TAREFA PROPOSTA 1:
Responda com base no texto sobre a guerra comercial entre os EUA e a China:
(a) Quantos empregos os EUA podem perder se a China trocar a Boeing pela Airbus?
(b) Que percentagem de valor acrescentado a China dá ao iPhone?
(c) Que percentagem do comércio mundial inclui hoje cadeias de fornecimento internacionais?
TAREFA PROPOSTA 2:
Transcreva, sem qualquer alteração, o trecho do texto sobre a guerra comercial entre os EUA e a China que abre com as palavras "Trump fez duras" e fecha com "pressão dos EUA.".

EXCERTO DO TEXTO:
******************************
Trump fez duras ameaças à China. À medida que tenta consolidar a sua presidência é pouco provável que se afaste dessas ameaças. E com o 19º Congresso Nacional do Partido Comunista da China previsto para Novembro em Pequim, é pouco provável que os líderes chineses cedem à pressão dos EUA.

 

Uma guerra comercial iria, sem dúvida, prejudicar ambos os lados. Mas há um motivo para acreditar que os Estados Unidos têm mais a perder. Quanto mais não seja porque os chineses parecem saber precisamente que armas têm à sua disposição.

 

A China pode parar de comprar aviões norte-americanos, impor um embargo aos produtos de soja oriundos dos EUA e desfazer-se das obrigações do Tesouro norte-americano e de outros activos financeiros. As empresas chinesas poderiam reduzir a procura por serviços empresariais norte-americanos e o Governo poderia persuadir as empresas a não comprarem produtos americanos. Actualmente, uma grande parte das vendas anuais de várias empresas que estão na lista Fortune 500 são realizadas na China – e essas empresas já se sentem cada vez mais indesejadas.

 

Além de ser o segundo parceiro comercial mais importante da América, a China é o principal provedor de empregos dos EUA. Uma guerra comercial poderia custar milhões de empregos norte-americanos. Se a China trocar, por exemplo, a Boeing pela Airbus, os EUA podem perder cerca de 179 mil empregos. A redução nos serviços empresariais nos EUA iria custar outros 85 mil empregos. As regiões onde a soja é produzida – por exemplo no Missouri e Mississippi – podem perder cerca de 10% dos empregos locais se a China reduzir as importações.

 

Além disso, apesar de os Estados Unidos exportarem menos para a China do que a China para os EUA, é a China que controla os principais componentes das cadeias de produção e das redes produtivas mundiais. Consideremos o iPhone. Apesar de a China dar apenas 4% de valor acrescentado, fornece os principais componentes à Apple a baixos preços. A Apple não consegue construir um iPhone do zero nos EUA. Por isso, teria de procurar fornecedores alternativos, o que faria subir consideravelmente os custos de produção. Isto daria às empresas chinesas que produzem smartphones a oportunidade para ganhar quota de mercado aos seus principais concorrentes.

 

Hoje, 80% do comércio mundial inclui cadeias de fornecimento internacionais. A diminuição dos custos do comércio permitiu às empresas dividir as suas linhas de produção geograficamente, processando bens e acrescentando valor a esses bens em vários países ao longo da cadeia. Se a China atirar uma mão cheia de areia na engrenagem dessas cadeias, isso pode danificar toda a rede produtiva, prejudicando seriamente os EUA (e, de facto, todos os países que participem em tais redes).

 

Uma escalada da guerra comercial, com os dois lados a construírem barreiras às importações, irá impulsionar as pressões inflaccionárias nos EUA, o que potencialmente pode levar a Reserva Federal a subir as taxas de juro para níveis mais altos e de forma mais rápida que de outra forma faria. Isso, em conjunto com as perspectivas para um crescimento mais baixo, iria deprimir os mercados accionistas e levar a uma redução do emprego e dos rendimentos das famílias, o que pode levar a uma perda considerável do PIB tanto para os EUA como para a China.
******************************
DADOS FORNECIDOS:
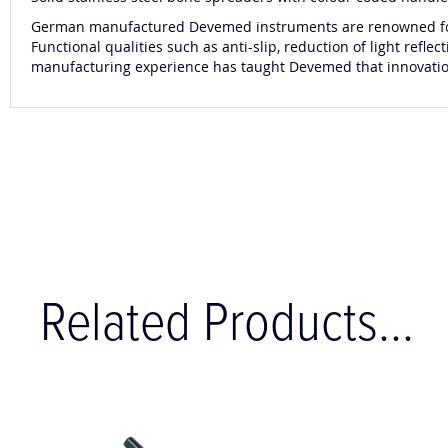
German manufactured Devemed instruments are renowned for t
Functional qualities such as anti-slip, reduction of light re
manufacturing experience has taught Devemed that innovation a
Related Products...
******************************
RESOLUÇÃO 1:
(a) Cerca de 179 mil empregos.
(b) Apenas 4%.
(c) 80%.

RESOLUÇÃO 2:
Trump fez duras ameaças à China. À medida que tenta consolidar a sua presidência é pouco provável que se afaste dessas ameaças. E com o 19º Congresso Nacional do Partido Comunista da China previsto para Novembro em Pequim, é pouco provável que os líderes chineses cedem à pressão dos EUA.